Defensively the Bruins return the same core group of players minus Andrew Ference. The obvious choices or the team are the returning mainstays, McQuaid, Boychuk, Seidenberg, Chara of course, and then it gets interesting. With the playoff performances of the younger talent who had been buried in Providence and Dougie Hamilton’s lack-luster play down the stretch, it seems pretty open for those last two spots on the dressing roster. Logic points to Torey Krug, Dougie Hamilton, and Matt Bartkowski making the roster (like during the playoffs) and playing when Claude feels they have earned it and rotating somehow. We should not count out players like former Boston University standout and homegrown product David Warsofsky who made the club at the start of last season but saw little to no action. Although the defense is not set in stone, it is nothing that B’s fans should worry about.

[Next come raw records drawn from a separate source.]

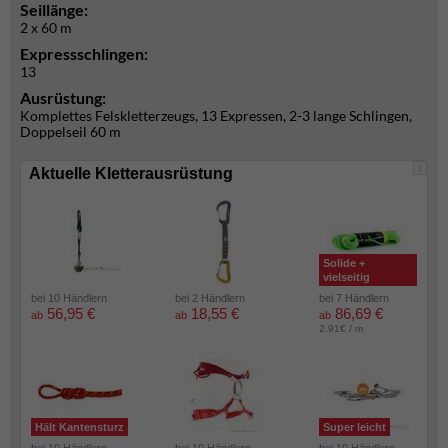
Seillänge:
2 x 60 m
Expressschlingen:
13
Ausrüstung:
Komplettes Felskletterzeugs, 13 Expressen, 2-3 lange Schlingen,
Doppelseil 60 m
i
Aktuelle Kletterausrüstung
Solide +
vielseitig
bei 10 Händlern
bei 2 Händlern
bei 7 Händlern
56,95 €
18,55 €
86,69 €
ab
ab
ab
2.91€ / m
Hält Kantensturz
Super leicht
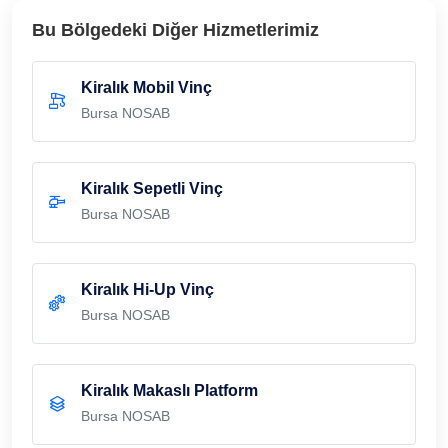
Bu Bölgedeki Diğer Hizmetlerimiz
Kiralık Mobil Vinç
Bursa NOSAB
Kiralık Sepetli Vinç
Bursa NOSAB
Kiralık Hi-Up Vinç
Bursa NOSAB
Kiralık Makaslı Platform
Bursa NOSAB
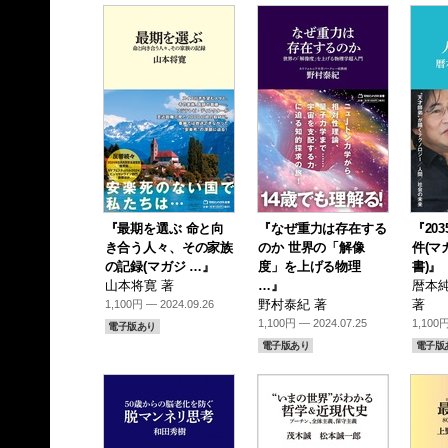
『最期を選ぶ 命と向
『なぜ重力は存在する
『20
き合う人々、その家族
のか 世界の「解像
件(マ
の記録(マガジ …』
度」を上げる物理
書)』
山本将寛 著
…』
暦本純
野村泰紀 著
著
1,100円 — 2024.09.26
1,100円 — 2024.07.25
1,100円
電子版あり
電子版あり
電子版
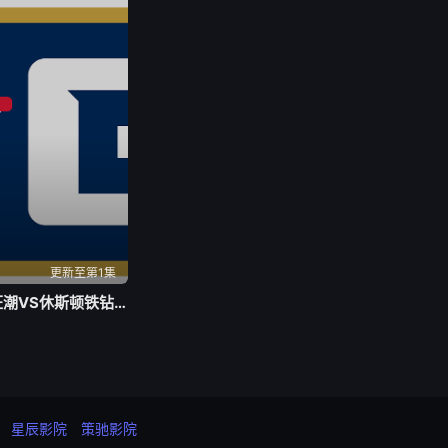
更新至第1集
BIG3 洛杉矶狂潮VS休斯顿铁钻20260803
星辰影院
策驰影院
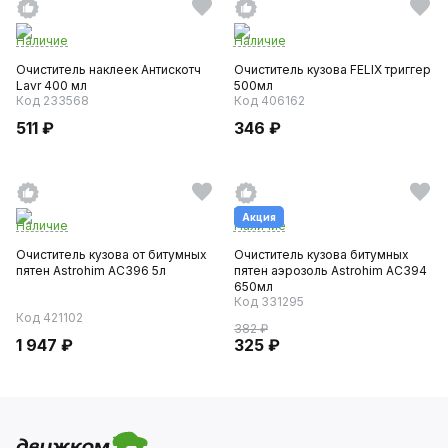
Наличие
Наличие
Очиститель наклеек Антискотч
Очиститель кузова FELIX триггер
Lavr 400 мл
500мл
Код 233568
Код 406162
511 ₽
346 ₽
Акция
Наличие
Наличие
Очиститель кузова от битумных
Очиститель кузова битумных
пятен Astrohim AC396 5л
пятен аэрозоль Astrohim AC394
650мл
Код 331295
Код 421102
382 ₽
1 947 ₽
325 ₽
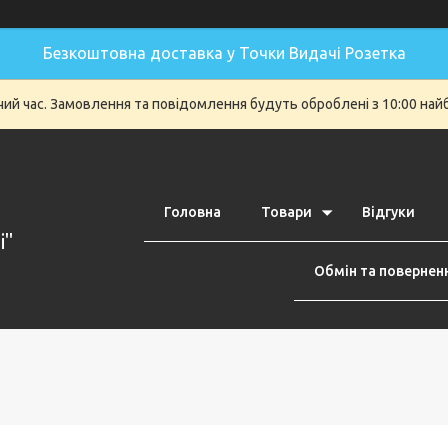
Безкоштовна доставка у Точки Видачі Розетка
очий час. Замовлення та повідомлення будуть оброблені з 10:00 най
Головна
Товари
Відгуки
i"
Обмін та повернен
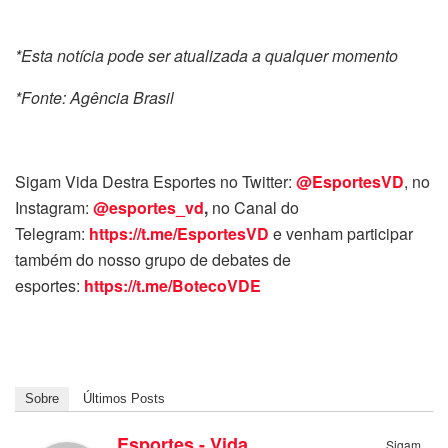
*Esta notícia pode ser atualizada a qualquer momento
*Fonte: Agência Brasil
Sigam Vida Destra Esportes no Twitter:
@EsportesVD
, no
Instagram:
@esportes_vd
,
no Canal do
Telegram:
https://t.me/EsportesVD
e venham participar
também do nosso grupo de debates de
esportes:
https://t.me/BotecoVDE
Sobre
Últimos Posts
Esportes - Vida
Sigam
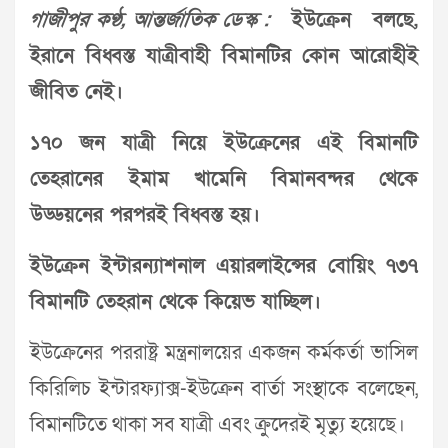
গাজীপুর কণ্ঠ, আন্তর্জাতিক ডেস্ক :
ইউক্রেন বলছে,
ইরানে বিধ্বস্ত যাত্রীবাহী বিমানটির কোন আরোহীই
জীবিত নেই।
১৭০ জন যাত্রী নিয়ে ইউক্রেনের এই বিমানটি
তেহরানের ইমাম খামেনি বিমানবন্দর থেকে
উড্ডয়নের পরপরই বিধ্বস্ত হয়।
ইউক্রেন ইন্টারন্যাশনাল এয়ারলাইন্সের বোয়িং ৭৩৭
বিমানটি তেহরান থেকে কিয়েভ যাচ্ছিল।
ইউক্রেনের পররাষ্ট্র মন্ত্রনালয়ের একজন কর্মকর্তা ভাসিল
কিরিলিচ ইন্টারফ্যাক্স-ইউক্রেন বার্তা সংস্থাকে বলেছেন,
বিমানটিতে থাকা সব যাত্রী এবং ক্রুদেরই মৃত্যু হয়েছে।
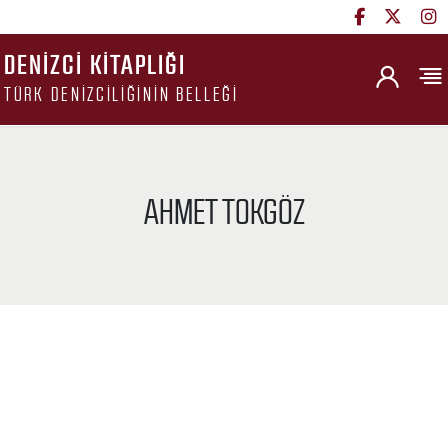
DENIZCI KITAPLIĞI
TÜRK DENIZCILIĞININ BELLEĞI
AHMET TOKGÖZ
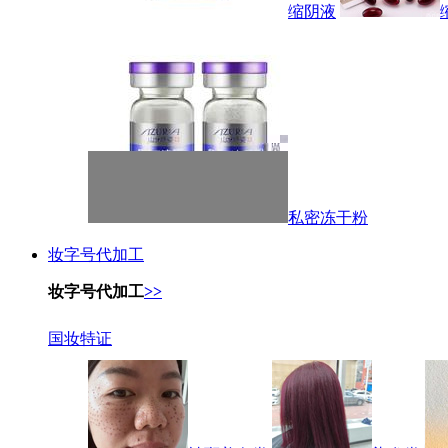
缩阴液
私密冻干粉
妆字号代加工
妆字号代加工
>>
国妆特证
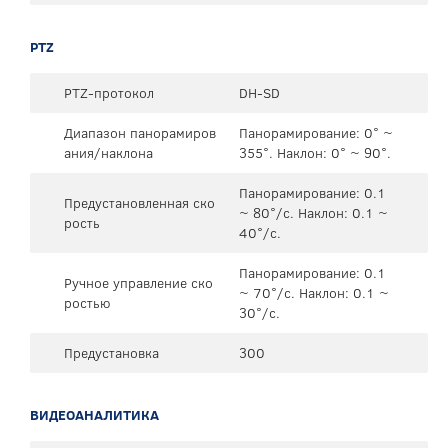
PTZ
PTZ-протокол
DH-SD
Диапазон панорамиров
Панорамирование: 0° ~
ания/наклона
355°. Наклон: 0° ~ 90°.
Панорамирование: 0.1
Предустановленная ско
~ 80°/с. Наклон: 0.1 ~
рость
40°/с.
Панорамирование: 0.1
Ручное управление ско
~ 70°/с. Наклон: 0.1 ~
ростью
30°/с.
Предустановка
300
ВИДЕОАНАЛИТИКА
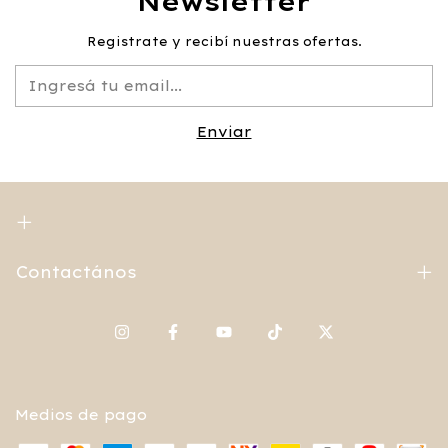
Newsletter
Registrate y recibí nuestras ofertas.
Contactános
Medios de pago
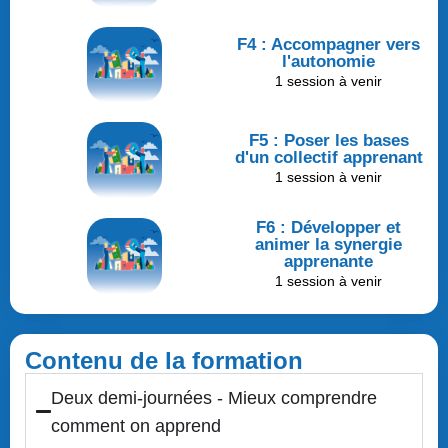
F4 : Accompagner vers
l'autonomie
1 session à venir
F5 : Poser les bases
d'un collectif apprenant
1 session à venir
F6 : Développer et
animer la synergie
apprenante
1 session à venir
Contenu de la formation
Deux demi-journées - Mieux comprendre
comment on apprend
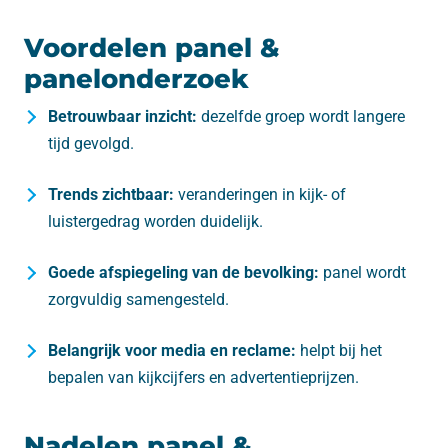
Voordelen panel &
panelonderzoek
Betrouwbaar inzicht:
dezelfde groep wordt langere
tijd gevolgd.
Trends zichtbaar:
veranderingen in kijk- of
luistergedrag worden duidelijk.
Goede afspiegeling van de bevolking:
panel wordt
zorgvuldig samengesteld.
Belangrijk voor media en reclame:
helpt bij het
bepalen van kijkcijfers en advertentieprijzen.
Nadelen panel &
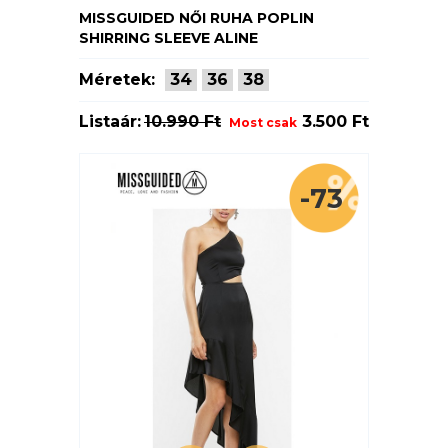
MISSGUIDED NŐI RUHA POPLIN
SHIRRING SLEEVE ALINE
Méretek:
34
36
38
Listaár:
10.990 Ft
3.500 Ft
Most csak
-73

After a good season and a killer playoff run Tuukka Rask has shown he is the goalie of the present and future. Peter Chiarelli agreed and signed Tuukka to an 8 year contract worth $56 million dollars. Tuukka will make $7 million a year making him the highest paid goalie in the NHL at the moment. As mentioned earlier Anton Khudobin left the Bruins and went south to the Hurricanes so that leaves the backup position open. The team went out and signed free agent goalies Adam Morrison and Chad Johnson to add more competition to an already deep position. The B’s drafted Malcolm Subban in the first round, 24th overall during the 2012 entry draft. Rounding out the backup hopefuls is Niklas Svedberg, a young swed who the Bruins signed as a free agent in May of 2012. The general consensus is that Johnson or Svedberg will be the backup to Tuukka while Morrison and Subban gain valuable professional experience down in Providence. How ever it shakes out, the team will still have a young but veteran starting between the pipes, who can help be a mentor to the backup.
Having a roster full of players who not only have NHL playoff experience but have Stanley Cup Finals experience is something most teams dream of and the Bruins have. Many of the players on the current roster are already immortal in the hockey world by already having their names etched into Lord Stanley. That is a great position to be in. With a full regular season and a normal off season, the Bruins should be considered a preseason playoff team. Based off previous work, they should have home ice secured for at least the first round, but that is assuming they play to their potential. Don’t be surprised if the B’s fail to make another deep playoff run. It is not an easy thing to do back to back years. Having said that, with the off season Chicago had, the possibility of another Boston vs Chicago Stanley Cup Finals is a very real thing. That is the beauty of this sport we love so much. Anything can happen on any given night, which is why we show up and play the games. Look for the Bruins to be a strong competitive team for years to come if they stay healthy and hungry.